To do —
Give the lines below again exactly, starting with the line that holds "兔知云课堂是一个打开通向知识的大门的平台。无" and going on through the line that holds "Estudo revela que".

Records drawn from a dataset
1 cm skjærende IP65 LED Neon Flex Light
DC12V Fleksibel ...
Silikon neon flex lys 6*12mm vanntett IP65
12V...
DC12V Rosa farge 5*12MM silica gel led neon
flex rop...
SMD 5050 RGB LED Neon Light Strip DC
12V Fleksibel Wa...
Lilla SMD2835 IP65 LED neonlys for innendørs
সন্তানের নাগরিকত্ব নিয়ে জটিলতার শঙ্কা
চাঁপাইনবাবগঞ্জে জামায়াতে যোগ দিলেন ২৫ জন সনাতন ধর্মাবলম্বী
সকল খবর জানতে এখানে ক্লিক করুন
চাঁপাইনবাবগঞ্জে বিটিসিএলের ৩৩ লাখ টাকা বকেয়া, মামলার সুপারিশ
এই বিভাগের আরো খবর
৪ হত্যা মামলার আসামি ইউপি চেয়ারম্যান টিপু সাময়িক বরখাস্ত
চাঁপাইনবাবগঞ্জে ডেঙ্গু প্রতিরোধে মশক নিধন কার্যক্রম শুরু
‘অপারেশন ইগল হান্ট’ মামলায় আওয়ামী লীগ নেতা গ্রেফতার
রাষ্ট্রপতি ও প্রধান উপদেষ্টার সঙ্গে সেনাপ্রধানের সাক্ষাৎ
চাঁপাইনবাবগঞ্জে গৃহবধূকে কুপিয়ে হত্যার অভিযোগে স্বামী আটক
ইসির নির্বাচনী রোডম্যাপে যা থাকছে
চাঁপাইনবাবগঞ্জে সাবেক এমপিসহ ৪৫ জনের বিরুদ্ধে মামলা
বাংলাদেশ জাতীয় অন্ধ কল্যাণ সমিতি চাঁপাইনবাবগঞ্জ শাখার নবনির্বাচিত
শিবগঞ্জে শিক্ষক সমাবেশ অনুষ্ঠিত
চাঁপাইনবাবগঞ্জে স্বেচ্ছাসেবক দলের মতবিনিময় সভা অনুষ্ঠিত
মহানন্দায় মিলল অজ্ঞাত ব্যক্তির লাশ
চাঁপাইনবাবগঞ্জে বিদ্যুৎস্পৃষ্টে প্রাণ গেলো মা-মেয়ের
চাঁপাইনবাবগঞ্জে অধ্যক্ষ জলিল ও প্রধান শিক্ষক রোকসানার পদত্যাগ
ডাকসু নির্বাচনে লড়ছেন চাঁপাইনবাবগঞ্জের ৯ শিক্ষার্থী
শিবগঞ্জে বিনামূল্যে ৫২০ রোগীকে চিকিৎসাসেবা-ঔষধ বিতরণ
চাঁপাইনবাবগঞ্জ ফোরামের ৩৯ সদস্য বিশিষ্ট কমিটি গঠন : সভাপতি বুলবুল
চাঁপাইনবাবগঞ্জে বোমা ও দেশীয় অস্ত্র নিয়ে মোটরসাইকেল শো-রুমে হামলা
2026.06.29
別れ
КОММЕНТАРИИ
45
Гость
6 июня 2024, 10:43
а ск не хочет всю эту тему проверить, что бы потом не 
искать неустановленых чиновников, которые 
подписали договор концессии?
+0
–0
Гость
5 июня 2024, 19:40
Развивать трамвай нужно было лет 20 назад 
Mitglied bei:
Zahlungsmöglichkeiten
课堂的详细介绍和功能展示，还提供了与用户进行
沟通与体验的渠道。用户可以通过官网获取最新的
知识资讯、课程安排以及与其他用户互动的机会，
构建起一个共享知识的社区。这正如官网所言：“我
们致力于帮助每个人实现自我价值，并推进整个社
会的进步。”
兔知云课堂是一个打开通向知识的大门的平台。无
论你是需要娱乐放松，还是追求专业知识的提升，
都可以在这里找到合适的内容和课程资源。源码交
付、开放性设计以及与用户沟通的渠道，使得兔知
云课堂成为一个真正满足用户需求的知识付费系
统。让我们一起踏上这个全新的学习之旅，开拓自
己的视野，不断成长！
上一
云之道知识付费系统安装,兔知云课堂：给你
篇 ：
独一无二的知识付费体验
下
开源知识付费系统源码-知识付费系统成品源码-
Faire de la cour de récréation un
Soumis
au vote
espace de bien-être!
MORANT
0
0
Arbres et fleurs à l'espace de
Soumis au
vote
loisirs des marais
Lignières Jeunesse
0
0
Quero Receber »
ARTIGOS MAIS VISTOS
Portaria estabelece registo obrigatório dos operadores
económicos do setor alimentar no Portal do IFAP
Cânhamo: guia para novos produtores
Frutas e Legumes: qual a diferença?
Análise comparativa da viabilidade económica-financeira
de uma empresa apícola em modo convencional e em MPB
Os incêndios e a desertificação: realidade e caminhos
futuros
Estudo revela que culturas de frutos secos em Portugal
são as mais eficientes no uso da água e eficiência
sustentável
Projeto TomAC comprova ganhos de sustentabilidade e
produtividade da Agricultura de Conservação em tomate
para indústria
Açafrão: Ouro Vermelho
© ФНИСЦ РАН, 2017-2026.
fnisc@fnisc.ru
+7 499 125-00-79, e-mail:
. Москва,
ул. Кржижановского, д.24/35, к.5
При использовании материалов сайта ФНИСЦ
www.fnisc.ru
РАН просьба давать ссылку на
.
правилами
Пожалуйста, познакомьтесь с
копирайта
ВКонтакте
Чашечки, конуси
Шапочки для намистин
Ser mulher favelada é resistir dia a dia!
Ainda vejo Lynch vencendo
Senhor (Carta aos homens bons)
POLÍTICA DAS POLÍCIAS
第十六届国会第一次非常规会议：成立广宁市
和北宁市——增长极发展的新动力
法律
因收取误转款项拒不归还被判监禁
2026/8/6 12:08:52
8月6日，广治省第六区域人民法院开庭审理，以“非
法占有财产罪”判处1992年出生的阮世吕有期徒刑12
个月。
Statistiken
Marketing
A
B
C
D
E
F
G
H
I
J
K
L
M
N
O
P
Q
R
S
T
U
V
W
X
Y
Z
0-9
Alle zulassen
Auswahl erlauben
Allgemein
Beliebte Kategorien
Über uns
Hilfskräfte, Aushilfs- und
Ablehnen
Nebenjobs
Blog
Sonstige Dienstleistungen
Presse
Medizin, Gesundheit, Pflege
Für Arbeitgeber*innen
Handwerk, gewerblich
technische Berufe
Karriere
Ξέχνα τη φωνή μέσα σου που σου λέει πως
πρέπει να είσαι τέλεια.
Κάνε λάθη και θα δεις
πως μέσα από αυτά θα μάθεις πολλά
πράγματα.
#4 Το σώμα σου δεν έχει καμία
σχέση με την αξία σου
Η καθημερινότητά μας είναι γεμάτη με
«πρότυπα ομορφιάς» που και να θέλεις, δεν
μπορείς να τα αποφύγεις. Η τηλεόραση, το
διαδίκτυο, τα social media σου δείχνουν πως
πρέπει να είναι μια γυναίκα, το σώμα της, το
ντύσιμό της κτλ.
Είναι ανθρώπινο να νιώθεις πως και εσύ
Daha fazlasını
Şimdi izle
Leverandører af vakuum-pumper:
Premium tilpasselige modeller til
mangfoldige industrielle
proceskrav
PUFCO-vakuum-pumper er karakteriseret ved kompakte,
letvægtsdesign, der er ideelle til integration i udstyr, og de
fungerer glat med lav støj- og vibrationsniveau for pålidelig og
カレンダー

Output —
兔知云课堂是一个打开通向知识的大门的平台。无
论你是需要娱乐放松，还是追求专业知识的提升，
都可以在这里找到合适的内容和课程资源。源码交
付、开放性设计以及与用户沟通的渠道，使得兔知
云课堂成为一个真正满足用户需求的知识付费系
统。让我们一起踏上这个全新的学习之旅，开拓自
己的视野，不断成长！
上一
云之道知识付费系统安装,兔知云课堂：给你
篇 ：
独一无二的知识付费体验
下
开源知识付费系统源码-知识付费系统成品源码-
Faire de la cour de récréation un
Soumis
au vote
espace de bien-être!
MORANT
0
0
Arbres et fleurs à l'espace de
Soumis au
vote
loisirs des marais
Lignières Jeunesse
0
0
Quero Receber »
ARTIGOS MAIS VISTOS
Portaria estabelece registo obrigatório dos operadores
económicos do setor alimentar no Portal do IFAP
Cânhamo: guia para novos produtores
Frutas e Legumes: qual a diferença?
Análise comparativa da viabilidade económica-financeira
de uma empresa apícola em modo convencional e em MPB
Os incêndios e a desertificação: realidade e caminhos
futuros
Estudo revela que culturas de frutos secos em Portugal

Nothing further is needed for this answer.